#### DATA TO PROCESS
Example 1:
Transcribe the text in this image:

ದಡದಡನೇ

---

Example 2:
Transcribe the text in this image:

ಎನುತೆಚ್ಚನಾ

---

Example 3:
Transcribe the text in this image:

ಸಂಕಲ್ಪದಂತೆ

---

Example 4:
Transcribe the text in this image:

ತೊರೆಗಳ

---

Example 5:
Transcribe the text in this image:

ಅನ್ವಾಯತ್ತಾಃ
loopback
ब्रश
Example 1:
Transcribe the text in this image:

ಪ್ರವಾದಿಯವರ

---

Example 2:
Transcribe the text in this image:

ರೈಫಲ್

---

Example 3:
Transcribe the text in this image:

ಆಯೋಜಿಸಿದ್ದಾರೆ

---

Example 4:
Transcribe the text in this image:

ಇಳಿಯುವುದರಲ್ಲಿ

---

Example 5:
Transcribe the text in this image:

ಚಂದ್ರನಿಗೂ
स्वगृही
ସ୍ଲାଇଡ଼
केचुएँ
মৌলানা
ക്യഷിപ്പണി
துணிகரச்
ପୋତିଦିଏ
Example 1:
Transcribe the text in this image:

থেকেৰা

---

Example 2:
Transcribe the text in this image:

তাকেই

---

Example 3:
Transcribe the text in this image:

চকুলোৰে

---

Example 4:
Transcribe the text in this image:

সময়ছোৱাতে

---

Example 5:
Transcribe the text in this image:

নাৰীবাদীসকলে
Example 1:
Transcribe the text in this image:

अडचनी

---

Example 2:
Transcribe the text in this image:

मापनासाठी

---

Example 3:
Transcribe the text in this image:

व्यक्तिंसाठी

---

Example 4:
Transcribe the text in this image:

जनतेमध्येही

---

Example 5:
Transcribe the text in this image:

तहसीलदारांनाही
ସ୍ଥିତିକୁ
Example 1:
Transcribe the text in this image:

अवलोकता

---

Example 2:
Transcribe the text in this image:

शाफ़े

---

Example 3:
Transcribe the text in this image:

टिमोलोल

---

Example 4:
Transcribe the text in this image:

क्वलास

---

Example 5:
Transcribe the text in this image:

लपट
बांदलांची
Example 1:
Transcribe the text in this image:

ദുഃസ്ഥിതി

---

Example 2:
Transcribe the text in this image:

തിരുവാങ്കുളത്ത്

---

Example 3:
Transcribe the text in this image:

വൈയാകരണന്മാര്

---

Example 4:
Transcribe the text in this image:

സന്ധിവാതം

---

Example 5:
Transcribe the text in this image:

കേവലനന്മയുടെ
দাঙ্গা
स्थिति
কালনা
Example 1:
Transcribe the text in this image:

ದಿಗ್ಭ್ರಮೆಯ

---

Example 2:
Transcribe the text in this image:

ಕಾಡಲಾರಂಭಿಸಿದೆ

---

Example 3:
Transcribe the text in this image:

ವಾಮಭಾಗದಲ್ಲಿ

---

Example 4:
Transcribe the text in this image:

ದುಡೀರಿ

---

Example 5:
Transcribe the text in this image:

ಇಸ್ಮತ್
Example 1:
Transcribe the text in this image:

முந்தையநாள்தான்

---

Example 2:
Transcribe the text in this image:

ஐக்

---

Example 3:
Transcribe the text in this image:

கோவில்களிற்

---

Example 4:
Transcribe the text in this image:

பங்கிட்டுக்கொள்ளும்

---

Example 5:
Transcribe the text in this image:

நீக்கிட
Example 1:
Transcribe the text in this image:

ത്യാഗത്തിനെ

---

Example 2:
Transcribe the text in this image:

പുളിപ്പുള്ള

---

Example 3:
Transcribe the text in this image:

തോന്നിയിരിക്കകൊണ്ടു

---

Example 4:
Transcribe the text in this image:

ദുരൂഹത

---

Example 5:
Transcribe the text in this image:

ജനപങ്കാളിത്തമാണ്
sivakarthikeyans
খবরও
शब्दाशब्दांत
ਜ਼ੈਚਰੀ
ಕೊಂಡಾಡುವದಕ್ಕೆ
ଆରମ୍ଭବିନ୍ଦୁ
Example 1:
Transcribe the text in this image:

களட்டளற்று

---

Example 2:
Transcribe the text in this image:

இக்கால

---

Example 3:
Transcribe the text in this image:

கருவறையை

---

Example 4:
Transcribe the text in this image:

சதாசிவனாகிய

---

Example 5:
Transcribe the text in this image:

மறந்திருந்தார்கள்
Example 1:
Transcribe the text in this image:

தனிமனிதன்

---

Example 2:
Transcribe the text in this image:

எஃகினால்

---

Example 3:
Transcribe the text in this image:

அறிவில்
########
§ WHAT IS NEEDED: The records above should be repeated word for word.

§ RESPONSE AREA:
Example 1:
Transcribe the text in this image:

ದಡದಡನೇ

---

Example 2:
Transcribe the text in this image:

ಎನುತೆಚ್ಚನಾ

---

Example 3:
Transcribe the text in this image:

ಸಂಕಲ್ಪದಂತೆ

---

Example 4:
Transcribe the text in this image:

ತೊರೆಗಳ

---

Example 5:
Transcribe the text in this image:

ಅನ್ವಾಯತ್ತಾಃ
loopback
ब्रश
Example 1:
Transcribe the text in this image:

ಪ್ರವಾದಿಯವರ

---

Example 2:
Transcribe the text in this image:

ರೈಫಲ್

---

Example 3:
Transcribe the text in this image:

ಆಯೋಜಿಸಿದ್ದಾರೆ

---

Example 4:
Transcribe the text in this image:

ಇಳಿಯುವುದರಲ್ಲಿ

---

Example 5:
Transcribe the text in this image:

ಚಂದ್ರನಿಗೂ
स्वगृही
ସ୍ଲାଇଡ଼
केचुएँ
মৌলানা
ക്യഷിപ്പണി
துணிகரச்
ପୋତିଦିଏ
Example 1:
Transcribe the text in this image:

থেকেৰা

---

Example 2:
Transcribe the text in this image:

তাকেই

---

Example 3:
Transcribe the text in this image:

চকুলোৰে

---

Example 4:
Transcribe the text in this image:

সময়ছোৱাতে

---

Example 5:
Transcribe the text in this image:

নাৰীবাদীসকলে
Example 1:
Transcribe the text in this image:

अडचनी

---

Example 2:
Transcribe the text in this image:

मापनासाठी

---

Example 3:
Transcribe the text in this image:

व्यक्तिंसाठी

---

Example 4:
Transcribe the text in this image:

जनतेमध्येही

---

Example 5:
Transcribe the text in this image:

तहसीलदारांनाही
ସ୍ଥିତିକୁ
Example 1:
Transcribe the text in this image:

अवलोकता

---

Example 2:
Transcribe the text in this image:

शाफ़े

---

Example 3:
Transcribe the text in this image:

टिमोलोल

---

Example 4:
Transcribe the text in this image:

क्वलास

---

Example 5:
Transcribe the text in this image:

लपट
बांदलांची
Example 1:
Transcribe the text in this image:

ദുഃസ്ഥിതി

---

Example 2:
Transcribe the text in this image:

തിരുവാങ്കുളത്ത്

---

Example 3:
Transcribe the text in this image:

വൈയാകരണന്മാര്

---

Example 4:
Transcribe the text in this image:

സന്ധിവാതം

---

Example 5:
Transcribe the text in this image:

കേവലനന്മയുടെ
দাঙ্গা
स्थिति
কালনা
Example 1:
Transcribe the text in this image:

ದಿಗ್ಭ್ರಮೆಯ

---

Example 2:
Transcribe the text in this image:

ಕಾಡಲಾರಂಭಿಸಿದೆ

---

Example 3:
Transcribe the text in this image:

ವಾಮಭಾಗದಲ್ಲಿ

---

Example 4:
Transcribe the text in this image:

ದುಡೀರಿ

---

Example 5:
Transcribe the text in this image:

ಇಸ್ಮತ್
Example 1:
Transcribe the text in this image:

முந்தையநாள்தான்

---

Example 2:
Transcribe the text in this image:

ஐக்

---

Example 3:
Transcribe the text in this image:

கோவில்களிற்

---

Example 4:
Transcribe the text in this image:

பங்கிட்டுக்கொள்ளும்

---

Example 5:
Transcribe the text in this image:

நீக்கிட
Example 1:
Transcribe the text in this image:

ത്യാഗത്തിനെ

---

Example 2:
Transcribe the text in this image:

പുളിപ്പുള്ള

---

Example 3:
Transcribe the text in this image:

തോന്നിയിരിക്കകൊണ്ടു

---

Example 4:
Transcribe the text in this image:

ദുരൂഹത

---

Example 5:
Transcribe the text in this image:

ജനപങ്കാളിത്തമാണ്
sivakarthikeyans
খবরও
शब्दाशब्दांत
ਜ਼ੈਚਰੀ
ಕೊಂಡಾಡುವದಕ್ಕೆ
ଆରମ୍ଭବିନ୍ଦୁ
Example 1:
Transcribe the text in this image:

களட்டளற்று

---

Example 2:
Transcribe the text in this image:

இக்கால

---

Example 3:
Transcribe the text in this image:

கருவறையை

---

Example 4:
Transcribe the text in this image:

சதாசிவனாகிய

---

Example 5:
Transcribe the text in this image:

மறந்திருந்தார்கள்
Example 1:
Transcribe the text in this image:

தனிமனிதன்

---

Example 2:
Transcribe the text in this image:

எஃகினால்

---

Example 3:
Transcribe the text in this image:

அறிவில்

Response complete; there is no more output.